(Records from a collection)
Segment Open

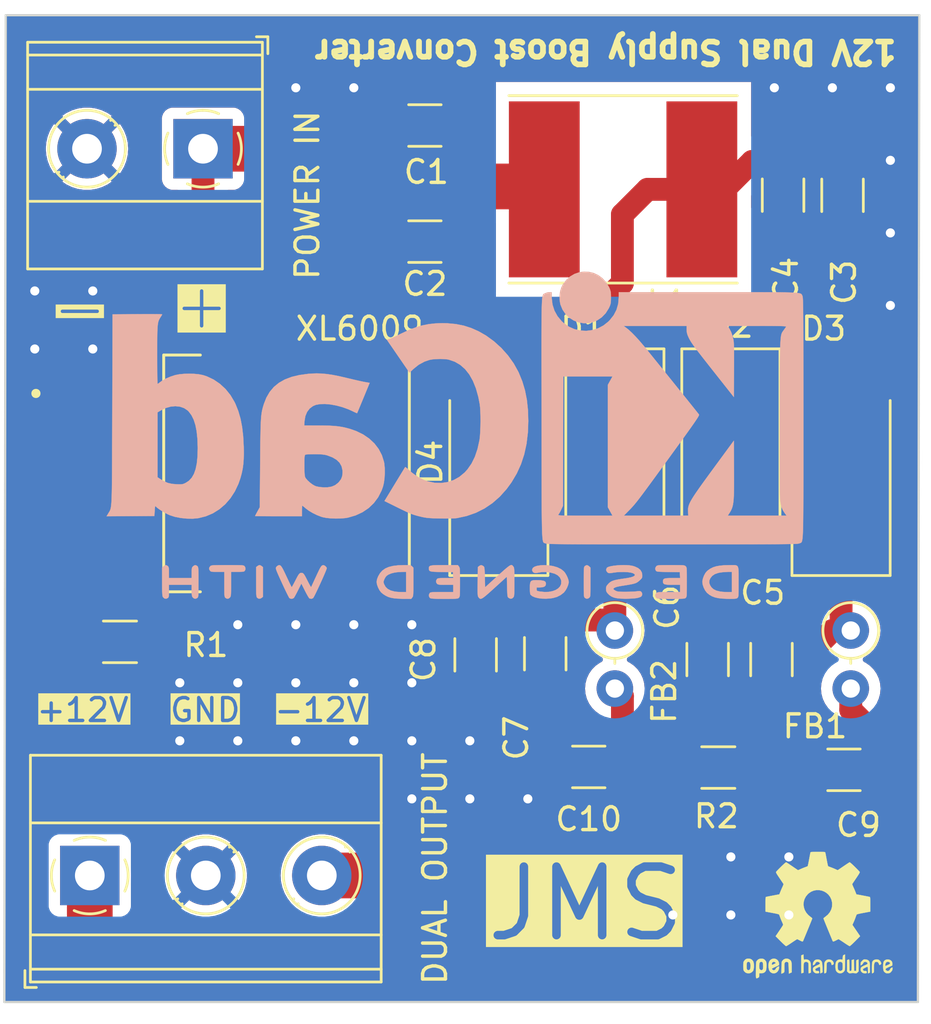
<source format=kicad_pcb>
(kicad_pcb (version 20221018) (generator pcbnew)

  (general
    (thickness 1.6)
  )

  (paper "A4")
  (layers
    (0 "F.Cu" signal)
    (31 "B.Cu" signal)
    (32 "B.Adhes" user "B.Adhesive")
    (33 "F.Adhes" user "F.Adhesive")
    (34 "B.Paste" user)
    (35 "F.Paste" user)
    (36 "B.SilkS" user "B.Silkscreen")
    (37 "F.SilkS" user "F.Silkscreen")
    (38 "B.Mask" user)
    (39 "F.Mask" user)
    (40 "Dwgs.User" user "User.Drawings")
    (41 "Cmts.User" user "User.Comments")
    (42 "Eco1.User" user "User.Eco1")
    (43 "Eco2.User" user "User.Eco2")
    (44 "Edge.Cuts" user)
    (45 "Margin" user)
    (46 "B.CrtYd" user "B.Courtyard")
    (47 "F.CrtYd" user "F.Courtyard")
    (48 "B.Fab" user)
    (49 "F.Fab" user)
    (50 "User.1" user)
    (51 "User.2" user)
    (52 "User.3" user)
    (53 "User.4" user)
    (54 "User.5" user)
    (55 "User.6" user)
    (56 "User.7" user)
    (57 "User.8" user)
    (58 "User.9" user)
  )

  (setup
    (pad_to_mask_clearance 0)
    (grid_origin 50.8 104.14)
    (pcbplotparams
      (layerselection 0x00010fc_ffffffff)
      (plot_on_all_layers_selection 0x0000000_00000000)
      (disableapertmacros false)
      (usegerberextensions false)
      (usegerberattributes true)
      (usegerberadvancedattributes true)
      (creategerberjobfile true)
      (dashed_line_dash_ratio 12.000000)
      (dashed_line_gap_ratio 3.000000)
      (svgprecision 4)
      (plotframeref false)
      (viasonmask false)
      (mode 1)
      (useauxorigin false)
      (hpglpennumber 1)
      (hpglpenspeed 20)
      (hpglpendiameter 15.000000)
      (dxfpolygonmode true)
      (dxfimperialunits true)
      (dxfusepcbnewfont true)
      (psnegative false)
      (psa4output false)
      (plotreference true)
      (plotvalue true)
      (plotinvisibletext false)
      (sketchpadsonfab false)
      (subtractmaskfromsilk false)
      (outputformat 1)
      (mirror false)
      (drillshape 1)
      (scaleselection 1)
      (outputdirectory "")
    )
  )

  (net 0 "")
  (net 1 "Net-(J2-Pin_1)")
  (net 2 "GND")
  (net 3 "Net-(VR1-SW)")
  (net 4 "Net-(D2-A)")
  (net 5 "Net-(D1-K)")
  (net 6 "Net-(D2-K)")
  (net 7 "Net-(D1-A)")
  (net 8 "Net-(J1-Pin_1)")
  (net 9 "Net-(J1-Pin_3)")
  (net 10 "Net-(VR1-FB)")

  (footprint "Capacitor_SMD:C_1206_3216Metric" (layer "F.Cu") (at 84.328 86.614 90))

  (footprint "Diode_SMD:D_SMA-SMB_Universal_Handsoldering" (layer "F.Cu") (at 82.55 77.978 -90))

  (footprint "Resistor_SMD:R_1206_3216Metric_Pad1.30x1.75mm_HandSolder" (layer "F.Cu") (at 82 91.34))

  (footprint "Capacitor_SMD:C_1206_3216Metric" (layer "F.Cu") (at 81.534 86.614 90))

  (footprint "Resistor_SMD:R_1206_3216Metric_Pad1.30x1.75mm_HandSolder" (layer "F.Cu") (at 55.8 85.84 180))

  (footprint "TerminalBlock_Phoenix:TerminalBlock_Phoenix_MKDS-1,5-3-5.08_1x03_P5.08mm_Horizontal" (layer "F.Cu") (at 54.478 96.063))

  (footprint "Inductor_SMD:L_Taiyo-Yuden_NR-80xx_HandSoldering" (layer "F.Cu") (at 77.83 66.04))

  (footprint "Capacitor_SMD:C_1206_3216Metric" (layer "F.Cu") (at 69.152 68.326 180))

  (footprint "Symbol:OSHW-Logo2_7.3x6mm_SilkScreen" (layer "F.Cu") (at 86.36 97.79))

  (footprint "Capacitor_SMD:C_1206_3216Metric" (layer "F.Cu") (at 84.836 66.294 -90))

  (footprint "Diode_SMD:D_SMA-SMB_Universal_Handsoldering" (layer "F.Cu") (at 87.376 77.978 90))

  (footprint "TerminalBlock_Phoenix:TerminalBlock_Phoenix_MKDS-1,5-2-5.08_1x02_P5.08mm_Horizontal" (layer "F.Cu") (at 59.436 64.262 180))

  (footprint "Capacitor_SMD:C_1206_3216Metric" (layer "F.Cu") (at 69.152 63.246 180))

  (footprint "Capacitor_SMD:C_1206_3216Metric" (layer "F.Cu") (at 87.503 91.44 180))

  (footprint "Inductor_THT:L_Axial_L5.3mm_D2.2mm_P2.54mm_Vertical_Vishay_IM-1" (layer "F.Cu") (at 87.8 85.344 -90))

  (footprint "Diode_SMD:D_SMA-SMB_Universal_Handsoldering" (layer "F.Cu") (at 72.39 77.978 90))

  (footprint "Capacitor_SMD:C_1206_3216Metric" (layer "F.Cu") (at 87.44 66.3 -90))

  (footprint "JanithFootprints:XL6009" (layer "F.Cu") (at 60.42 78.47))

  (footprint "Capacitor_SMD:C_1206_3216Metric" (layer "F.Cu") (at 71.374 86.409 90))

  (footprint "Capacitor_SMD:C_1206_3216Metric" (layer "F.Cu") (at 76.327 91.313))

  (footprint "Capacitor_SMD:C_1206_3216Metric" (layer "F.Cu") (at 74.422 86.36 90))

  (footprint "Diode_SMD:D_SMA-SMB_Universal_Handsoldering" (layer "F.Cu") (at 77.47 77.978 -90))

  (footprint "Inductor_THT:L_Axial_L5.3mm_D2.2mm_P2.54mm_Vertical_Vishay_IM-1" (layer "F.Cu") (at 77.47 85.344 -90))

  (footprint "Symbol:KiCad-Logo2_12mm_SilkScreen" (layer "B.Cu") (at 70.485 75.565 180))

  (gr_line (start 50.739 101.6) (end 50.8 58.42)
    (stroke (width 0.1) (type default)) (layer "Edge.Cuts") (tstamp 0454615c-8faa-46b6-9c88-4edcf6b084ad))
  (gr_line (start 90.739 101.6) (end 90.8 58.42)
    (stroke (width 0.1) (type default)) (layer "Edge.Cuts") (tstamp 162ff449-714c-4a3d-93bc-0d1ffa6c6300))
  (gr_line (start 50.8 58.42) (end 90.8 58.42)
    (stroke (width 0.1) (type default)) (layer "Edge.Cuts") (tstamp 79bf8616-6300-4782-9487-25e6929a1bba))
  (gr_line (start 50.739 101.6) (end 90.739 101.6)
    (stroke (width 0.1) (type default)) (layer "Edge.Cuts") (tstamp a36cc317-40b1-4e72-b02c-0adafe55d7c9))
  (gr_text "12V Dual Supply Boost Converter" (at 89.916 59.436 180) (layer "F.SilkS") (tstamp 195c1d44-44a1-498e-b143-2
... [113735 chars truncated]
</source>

Segment Closed

▸ THE PROBLEM
What belongs in the answer is each line above, reproduced exactly, and no picture.

▸ REPLY
<source format=kicad_pcb>
(kicad_pcb (version 20221018) (generator pcbnew)

  (general
    (thickness 1.6)
  )

  (paper "A4")
  (layers
    (0 "F.Cu" signal)
    (31 "B.Cu" signal)
    (32 "B.Adhes" user "B.Adhesive")
    (33 "F.Adhes" user "F.Adhesive")
    (34 "B.Paste" user)
    (35 "F.Paste" user)
    (36 "B.SilkS" user "B.Silkscreen")
    (37 "F.SilkS" user "F.Silkscreen")
    (38 "B.Mask" user)
    (39 "F.Mask" user)
    (40 "Dwgs.User" user "User.Drawings")
    (41 "Cmts.User" user "User.Comments")
    (42 "Eco1.User" user "User.Eco1")
    (43 "Eco2.User" user "User.Eco2")
    (44 "Edge.Cuts" user)
    (45 "Margin" user)
    (46 "B.CrtYd" user "B.Courtyard")
    (47 "F.CrtYd" user "F.Courtyard")
    (48 "B.Fab" user)
    (49 "F.Fab" user)
    (50 "User.1" user)
    (51 "User.2" user)
    (52 "User.3" user)
    (53 "User.4" user)
    (54 "User.5" user)
    (55 "User.6" user)
    (56 "User.7" user)
    (57 "User.8" user)
    (58 "User.9" user)
  )

  (setup
    (pad_to_mask_clearance 0)
    (grid_origin 50.8 104.14)
    (pcbplotparams
      (layerselection 0x00010fc_ffffffff)
      (plot_on_all_layers_selection 0x0000000_00000000)
      (disableapertmacros false)
      (usegerberextensions false)
      (usegerberattributes true)
      (usegerberadvancedattributes true)
      (creategerberjobfile true)
      (dashed_line_dash_ratio 12.000000)
      (dashed_line_gap_ratio 3.000000)
      (svgprecision 4)
      (plotframeref false)
      (viasonmask false)
      (mode 1)
      (useauxorigin false)
      (hpglpennumber 1)
      (hpglpenspeed 20)
      (hpglpendiameter 15.000000)
      (dxfpolygonmode true)
      (dxfimperialunits true)
      (dxfusepcbnewfont true)
      (psnegative false)
      (psa4output false)
      (plotreference true)
      (plotvalue true)
      (plotinvisibletext false)
      (sketchpadsonfab false)
      (subtractmaskfromsilk false)
      (outputformat 1)
      (mirror false)
      (drillshape 1)
      (scaleselection 1)
      (outputdirectory "")
    )
  )

  (net 0 "")
  (net 1 "Net-(J2-Pin_1)")
  (net 2 "GND")
  (net 3 "Net-(VR1-SW)")
  (net 4 "Net-(D2-A)")
  (net 5 "Net-(D1-K)")
  (net 6 "Net-(D2-K)")
  (net 7 "Net-(D1-A)")
  (net 8 "Net-(J1-Pin_1)")
  (net 9 "Net-(J1-Pin_3)")
  (net 10 "Net-(VR1-FB)")

  (footprint "Capacitor_SMD:C_1206_3216Metric" (layer "F.Cu") (at 84.328 86.614 90))

  (footprint "Diode_SMD:D_SMA-SMB_Universal_Handsoldering" (layer "F.Cu") (at 82.55 77.978 -90))

  (footprint "Resistor_SMD:R_1206_3216Metric_Pad1.30x1.75mm_HandSolder" (layer "F.Cu") (at 82 91.34))

  (footprint "Capacitor_SMD:C_1206_3216Metric" (layer "F.Cu") (at 81.534 86.614 90))

  (footprint "Resistor_SMD:R_1206_3216Metric_Pad1.30x1.75mm_HandSolder" (layer "F.Cu") (at 55.8 85.84 180))

  (footprint "TerminalBlock_Phoenix:TerminalBlock_Phoenix_MKDS-1,5-3-5.08_1x03_P5.08mm_Horizontal" (layer "F.Cu") (at 54.478 96.063))

  (footprint "Inductor_SMD:L_Taiyo-Yuden_NR-80xx_HandSoldering" (layer "F.Cu") (at 77.83 66.04))

  (footprint "Capacitor_SMD:C_1206_3216Metric" (layer "F.Cu") (at 69.152 68.326 180))

  (footprint "Symbol:OSHW-Logo2_7.3x6mm_SilkScreen" (layer "F.Cu") (at 86.36 97.79))

  (footprint "Capacitor_SMD:C_1206_3216Metric" (layer "F.Cu") (at 84.836 66.294 -90))

  (footprint "Diode_SMD:D_SMA-SMB_Universal_Handsoldering" (layer "F.Cu") (at 87.376 77.978 90))

  (footprint "TerminalBlock_Phoenix:TerminalBlock_Phoenix_MKDS-1,5-2-5.08_1x02_P5.08mm_Horizontal" (layer "F.Cu") (at 59.436 64.262 180))

  (footprint "Capacitor_SMD:C_1206_3216Metric" (layer "F.Cu") (at 69.152 63.246 180))

  (footprint "Capacitor_SMD:C_1206_3216Metric" (layer "F.Cu") (at 87.503 91.44 180))

  (footprint "Inductor_THT:L_Axial_L5.3mm_D2.2mm_P2.54mm_Vertical_Vishay_IM-1" (layer "F.Cu") (at 87.8 85.344 -90))

  (footprint "Diode_SMD:D_SMA-SMB_Universal_Handsoldering" (layer "F.Cu") (at 72.39 77.978 90))

  (footprint "Capacitor_SMD:C_1206_3216Metric" (layer "F.Cu") (at 87.44 66.3 -90))

  (footprint "JanithFootprints:XL6009" (layer "F.Cu") (at 60.42 78.47))

  (footprint "Capacitor_SMD:C_1206_3216Metric" (layer "F.Cu") (at 71.374 86.409 90))

  (footprint "Capacitor_SMD:C_1206_3216Metric" (layer "F.Cu") (at 76.327 91.313))

  (footprint "Capacitor_SMD:C_1206_3216Metric" (layer "F.Cu") (at 74.422 86.36 90))

  (footprint "Diode_SMD:D_SMA-SMB_Universal_Handsoldering" (layer "F.Cu") (at 77.47 77.978 -90))

  (footprint "Inductor_THT:L_Axial_L5.3mm_D2.2mm_P2.54mm_Vertical_Vishay_IM-1" (layer "F.Cu") (at 77.47 85.344 -90))

  (footprint "Symbol:KiCad-Logo2_12mm_SilkScreen" (layer "B.Cu") (at 70.485 75.565 180))

  (gr_line (start 50.739 101.6) (end 50.8 58.42)
    (stroke (width 0.1) (type default)) (layer "Edge.Cuts") (tstamp 0454615c-8faa-46b6-9c88-4edcf6b084ad))
  (gr_line (start 90.739 101.6) (end 90.8 58.42)
    (stroke (width 0.1) (type default)) (layer "Edge.Cuts") (tstamp 162ff449-714c-4a3d-93bc-0d1ffa6c6300))
  (gr_line (start 50.8 58.42) (end 90.8 58.42)
    (stroke (width 0.1) (type default)) (layer "Edge.Cuts") (tstamp 79bf8616-6300-4782-9487-25e6929a1bba))
  (gr_line (start 50.739 101.6) (end 90.739 101.6)
    (stroke (width 0.1) (type default)) (layer "Edge.Cuts") (tstamp a36cc317-40b1-4e72-b02c-0adafe55d7c9))
  (gr_text "12V Dual Supply Boost Converter" (at 89.916 59.436 180) (layer "F.SilkS") (tstamp 195c1d44-44a1-498e-b143-2
... [113735 chars truncated]
</source>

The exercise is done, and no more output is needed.